Diesel Falters as El Nino Takes Bite From U.S. Winter Demand

  • Distillate supplies highest seasonally in more than decade
  • Strong El Nino seen keeping U.S. Northeast weather mild

Diesel is the cheapest versus gasoline for this time of year in at least a decade as inventories surge and mild temperatures reduce heating demand.

Ultra low sulfur diesel on the New York Mercantile Exchange settled at 0.72 cents a gallon more expensive than gasoline Wednesday, compared with the previous low for Dec. 9 of 5.2 cents in 2009. Diesel is typically pricier than gasoline in the winter as more fuel is burned to heat homes, on top of normal transportation demand.

Distillate supplies in the U.S. grew by 5 million barrels last week, according to the Energy Information Administration, pushing supplies to the highest level for this time of year since 2010. A strong El Nino this winter is expected to keep temperatures above average in the Northeast, where a majority of heating oil demand is located.

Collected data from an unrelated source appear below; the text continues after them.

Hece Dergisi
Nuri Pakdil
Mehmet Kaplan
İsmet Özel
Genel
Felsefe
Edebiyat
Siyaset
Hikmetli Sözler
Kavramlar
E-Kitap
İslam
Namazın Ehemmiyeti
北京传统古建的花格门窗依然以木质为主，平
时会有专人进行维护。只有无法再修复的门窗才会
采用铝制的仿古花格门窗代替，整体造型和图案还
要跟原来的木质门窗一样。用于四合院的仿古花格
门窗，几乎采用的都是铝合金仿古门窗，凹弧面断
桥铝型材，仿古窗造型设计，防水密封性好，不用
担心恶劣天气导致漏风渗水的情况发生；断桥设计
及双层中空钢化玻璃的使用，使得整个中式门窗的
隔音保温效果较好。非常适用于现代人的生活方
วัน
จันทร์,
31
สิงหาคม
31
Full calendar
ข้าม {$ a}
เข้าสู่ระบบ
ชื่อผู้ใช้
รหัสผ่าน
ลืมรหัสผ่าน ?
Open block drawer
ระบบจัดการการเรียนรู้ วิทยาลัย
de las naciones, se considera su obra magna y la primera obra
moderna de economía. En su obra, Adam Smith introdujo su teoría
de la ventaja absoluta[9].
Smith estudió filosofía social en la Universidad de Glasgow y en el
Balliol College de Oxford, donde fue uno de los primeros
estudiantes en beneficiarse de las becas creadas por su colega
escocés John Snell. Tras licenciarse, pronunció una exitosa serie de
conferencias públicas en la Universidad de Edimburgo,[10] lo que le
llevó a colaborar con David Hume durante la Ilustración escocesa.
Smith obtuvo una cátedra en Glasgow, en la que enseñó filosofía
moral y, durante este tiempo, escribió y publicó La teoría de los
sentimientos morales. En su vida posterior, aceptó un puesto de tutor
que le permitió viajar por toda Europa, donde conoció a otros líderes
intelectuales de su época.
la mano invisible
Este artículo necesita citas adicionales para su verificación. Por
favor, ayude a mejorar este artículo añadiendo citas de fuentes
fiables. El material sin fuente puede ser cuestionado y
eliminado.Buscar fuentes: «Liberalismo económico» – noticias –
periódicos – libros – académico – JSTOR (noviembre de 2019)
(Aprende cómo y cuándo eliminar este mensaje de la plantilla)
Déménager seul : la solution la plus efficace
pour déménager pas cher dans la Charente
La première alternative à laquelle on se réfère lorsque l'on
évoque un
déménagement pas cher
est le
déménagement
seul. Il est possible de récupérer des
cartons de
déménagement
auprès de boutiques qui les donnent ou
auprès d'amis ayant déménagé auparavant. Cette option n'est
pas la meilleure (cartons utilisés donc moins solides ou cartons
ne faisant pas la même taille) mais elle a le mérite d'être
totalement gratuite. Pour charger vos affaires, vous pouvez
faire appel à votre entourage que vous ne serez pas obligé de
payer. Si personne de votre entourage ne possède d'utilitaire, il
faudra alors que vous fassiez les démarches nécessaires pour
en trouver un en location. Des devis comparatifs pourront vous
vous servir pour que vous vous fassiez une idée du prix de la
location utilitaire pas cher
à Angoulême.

The typical household that uses oil will burn about 533 gallons this winter, down from 609 a year ago, according to the EIA.

“Traditionally, the industry knows that heating oil demand goes up in the winter, and as a result it will be pulling inventories,” said Andy Lipow, president of Lipow Oil Associates LLC. “As we go into this winter, though, we have total distillate inventories about 25 percent higher than last year, at the same time that weather forecasters are calling for a mild winter.”